Rachel me estaba mirando.

—Has venido, Freddie.

—Pues claro que he venido. Quería ver a tu retoño. No puedes monopolizarla, Daniel.

Tomé a la niña en brazos, aquella criatura que había ejercido una influencia tan grande en sus vidas, y repetí una y otra vez para mis adentros, todo irá bien, todo irá bien.

*****

Hubo el consabido revuelo en Harper’s Green. La vida estaba hecha de nacimientos y muertes. Todo el mundo sentía interés por la criatura de los Grindle, cuyo bautizo se celebraría en la iglesia. La gente se alegraba del nacimiento de la niña, aunque ésta hubiera venido al mundo con cierta precipitación.

Yo pasaba muchos ratos con Rachel. La iba a ver a la hora del almuerzo y me tomaba una comida ligera en su compañía. La niña crecía a ojos vista.

—Daniel la quiere mucho —me dijo Rachel—. No puede evitarlo. Es una niña perfecta.

Yo opinaba lo mismo. Su aspecto había cambiado mucho desde la primera vez que la había visto y ahora ya parecía una chiquilla en lugar de un anciano caballero de noventa años.
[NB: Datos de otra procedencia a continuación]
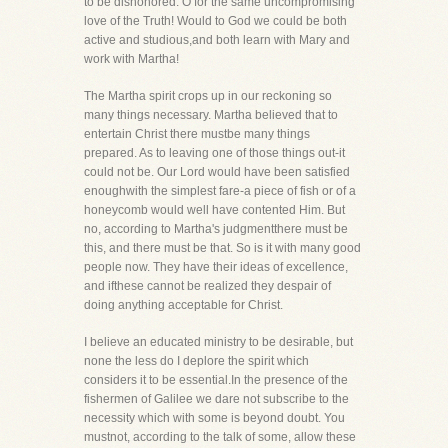
to be dishonored. O for the same uncompromising
love of the Truth! Would to God we could be both
active and studious,and both learn with Mary and
work with Martha!
The Martha spirit crops up in our reckoning so
many things necessary. Martha believed that to
entertain Christ there mustbe many things
prepared. As to leaving one of those things out-it
could not be. Our Lord would have been satisfied
enoughwith the simplest fare-a piece of fish or of a
honeycomb would well have contented Him. But
no, according to Martha's judgmentthere must be
this, and there must be that. So is it with many good
people now. They have their ideas of excellence,
and ifthese cannot be realized they despair of
doing anything acceptable for Christ.
I believe an educated ministry to be desirable, but
none the less do I deplore the spirit which
considers it to be essential.In the presence of the
fishermen of Galilee we dare not subscribe to the
necessity which with some is beyond doubt. You
mustnot, according to the talk of some, allow these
Tenía los ojos azules y el cabello oscuro y, afortunadamente, no se parecía para nada a Gaston Marchmont, por lo menos, de momento.

La cuestión de los nombres fue objeto de prolongadas discusiones.
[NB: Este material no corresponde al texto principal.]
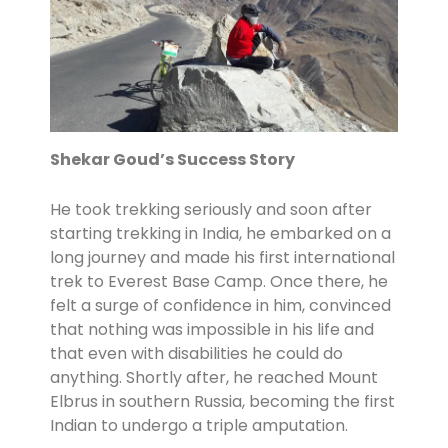
Shekar Goud’s Success Story
He took trekking seriously and soon after
starting trekking in India, he embarked on a
long journey and made his first international
trek to Everest Base Camp. Once there, he
felt a surge of confidence in him, convinced
that nothing was impossible in his life and
that even with disabilities he could do
anything. Shortly after, he reached Mount
Elbrus in southern Russia, becoming the first
Indian to undergo a triple amputation.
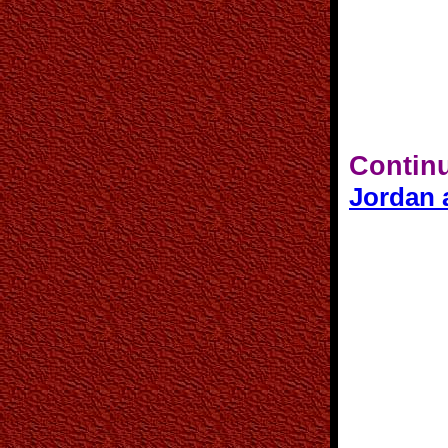
Continu
Jordan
—Si hubiera sido un niño —dijo Rachel—, lo hubiera llamado Daniel. De esta manera, Daniel hubiera sentido que el hijo también era suyo.

—Hubiera sido una buena idea. Estoy segura de que a Daniel le hubiera gustado.
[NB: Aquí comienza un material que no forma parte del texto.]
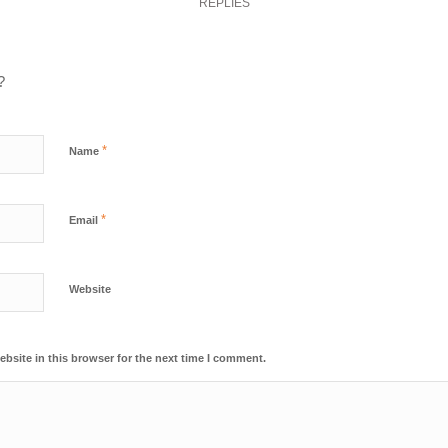
REPLIES
?
*
Name
*
Email
Website
bsite in this browser for the next time I comment.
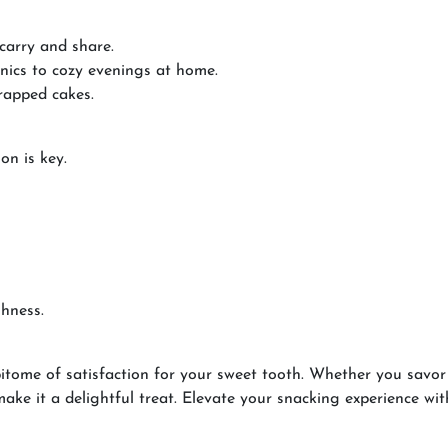
 carry and share.
cnics to cozy evenings at home.
rapped cakes.
on is key.
shness.
itome of satisfaction for your sweet tooth. Whether you savor i
ke it a delightful treat. Elevate your snacking experience with 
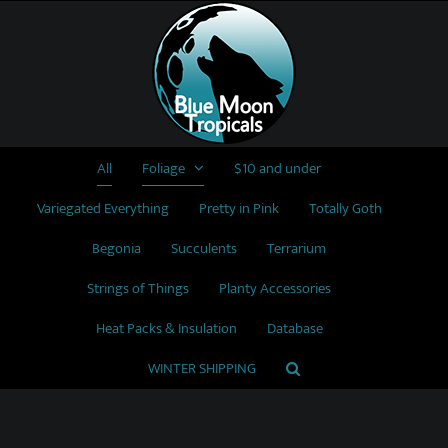
Skip
to
content
All
Foliage
$10 and under
Variegated Everything
Pretty in Pink
Totally Goth
Begonia
Succulents
Terrarium
Strings of Things
Planty Accessories
Heat Packs & Insulation
Database
WINTER SHIPPING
—Tengo la sensación de que ya la considera su hija. Freddie, creo que le voy a poner tu nombre.

—¡Frederica! ¡Oh, no! Fred… Freddie… ¡piénsalo bien! Yo jamás le pondría mi nombre a una hija mía.

—Has estado a nuestro lado en todo eso.

—No es motivo suficiente para que la pobre niña tenga que cargar con un nombre como el mío. Se me ocurre una idea. Hay un nombre de mujer. Es francés, creo, pero no importaría. Sería algo muy parecido a lo que tú habías pensado y creo que es estupendo. Estoy pensando en Danielle.

—¡Danielle! —Exclamó Rachel—. Suena casi como Daniel. Pero creo que tendría que ser Frederica.

—No, no. Sería una equivocación. Sería en cierto modo un recordatorio. Y aquí se trata de romper completamente con el pasado. La niña es tuya y de Daniel… de eso se trata. Tiene que llamarse Danielle.

—Comprendo lo que quieres decir.

A su debido tiempo, el reverendo Hetherington bautizó a la hija de Rachel. Casi todos los habitantes de Harper’s Green estuvieron en la iglesia. Una vez finalizada la ceremonia, Daniel regresó a la granja Grindle, sosteniendo en sus brazos a la pequeña Danielle con posesivo orgullo.